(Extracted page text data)
Content starts

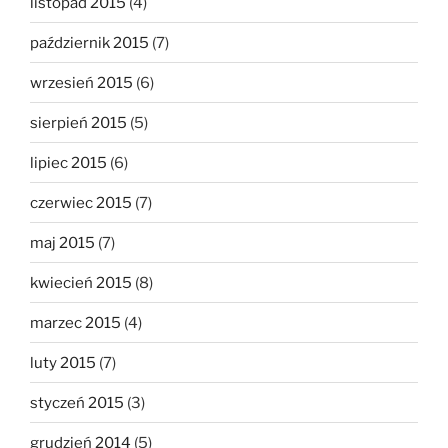
listopad 2015
(4)
październik 2015
(7)
wrzesień 2015
(6)
sierpień 2015
(5)
lipiec 2015
(6)
czerwiec 2015
(7)
maj 2015
(7)
kwiecień 2015
(8)
marzec 2015
(4)
luty 2015
(7)
styczeń 2015
(3)
grudzień 2014
(5)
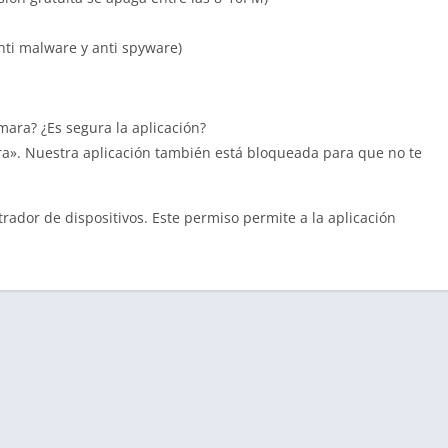
nti malware y anti spyware)
mara? ¿Es segura la aplicación?
ra». Nuestra aplicación también está bloqueada para que no te
trador de dispositivos. Este permiso permite a la aplicación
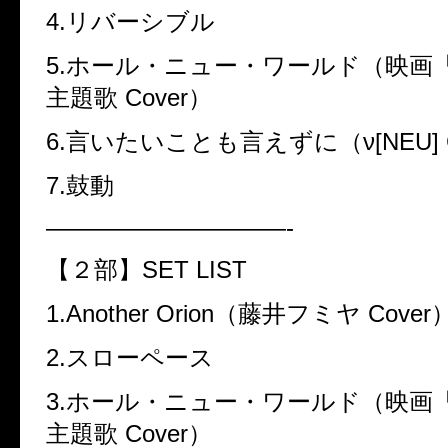
4.
リバーシブル
5.
ホール・ニュー・ワールド（映画
主題歌
Cover
）
6.
言いたいことも言えずに（
ν[NEU]
7.
鼓動
——————————-
【２部】
SET LIST
1.Another Orion
（藤井フミヤ
Cover
2.
スローペース
3.
ホール・ニュー・ワールド（映画
主題歌
Cover
）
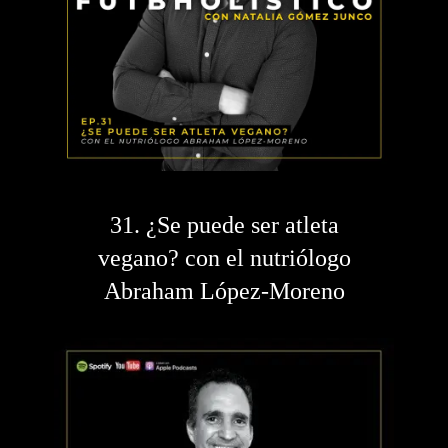
31. ¿Se puede ser atleta
vegano? con el nutriólogo
Abraham López-Moreno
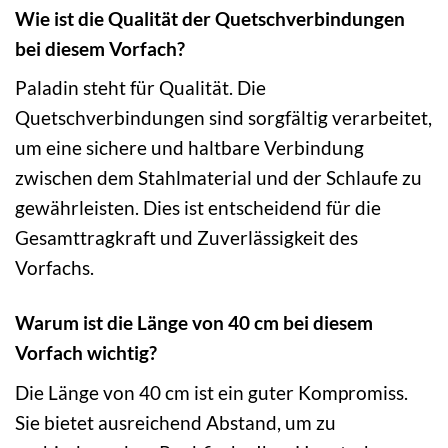
Wie ist die Qualität der Quetschverbindungen
bei diesem Vorfach?
Paladin steht für Qualität. Die
Quetschverbindungen sind sorgfältig verarbeitet,
um eine sichere und haltbare Verbindung
zwischen dem Stahlmaterial und der Schlaufe zu
gewährleisten. Dies ist entscheidend für die
Gesamttragkraft und Zuverlässigkeit des
Vorfachs.
Warum ist die Länge von 40 cm bei diesem
Vorfach wichtig?
Die Länge von 40 cm ist ein guter Kompromiss.
Sie bietet ausreichend Abstand, um zu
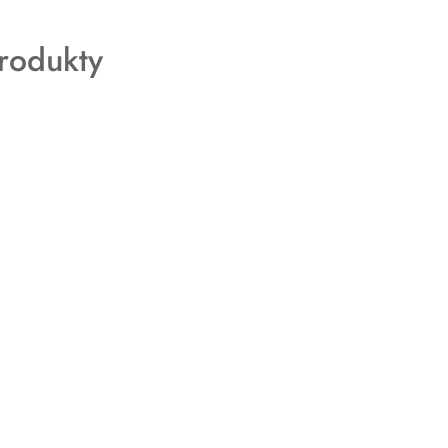
rodukty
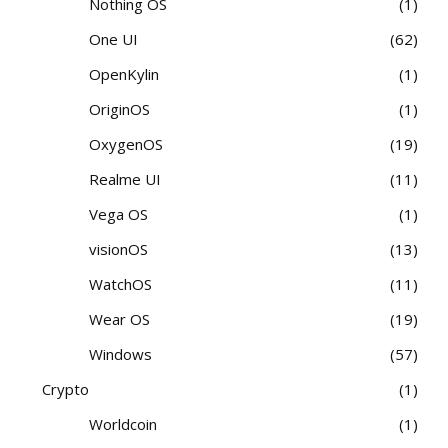
Nothing OS
1
One UI
62
OpenKylin
1
OriginOS
1
OxygenOS
19
Realme UI
11
Vega OS
1
visionOS
13
WatchOS
11
Wear OS
19
Windows
57
Crypto
1
Worldcoin
1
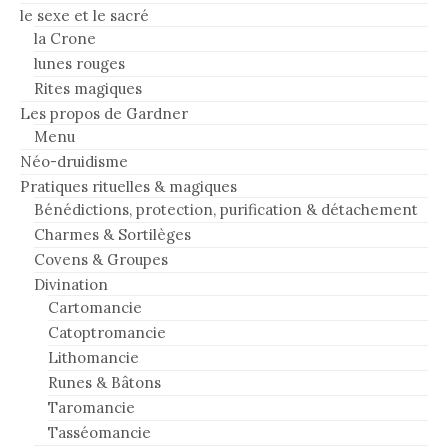
le sexe et le sacré
la Crone
lunes rouges
Rites magiques
Les propos de Gardner
Menu
Néo-druidisme
Pratiques rituelles & magiques
Bénédictions, protection, purification & détachement
Charmes & Sortilèges
Covens & Groupes
Divination
Cartomancie
Catoptromancie
Lithomancie
Runes & Bâtons
Taromancie
Tasséomancie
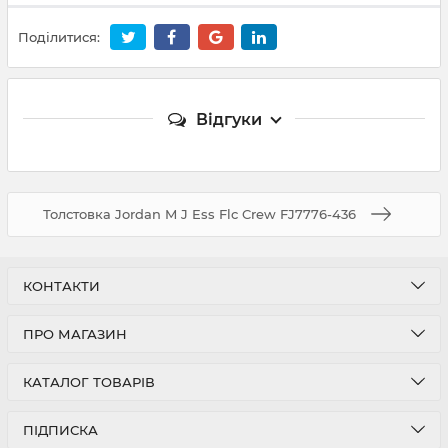
Поділитися:
Відгуки
Толстовка Jordan M J Ess Flc Crew FJ7776-436
КОНТАКТИ
ПРО МАГАЗИН
КАТАЛОГ ТОВАРІВ
ПІДПИСКА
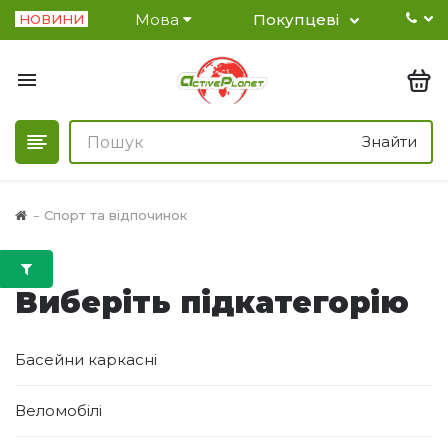
Мова
Покупцеві
НОВИНИ
Знайти
Спорт та відпочинок
Виберіть підкатегорію
Басейни каркасні
Веломобілі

Content ends

▶ _Work to complete_
Look over the entries for "aplicación", then copy every line that includes that string.

▶ _Response area_
mara? ¿Es segura la aplicación?
ra». Nuestra aplicación también está bloqueada para que no te
trador de dispositivos. Este permiso permite a la aplicación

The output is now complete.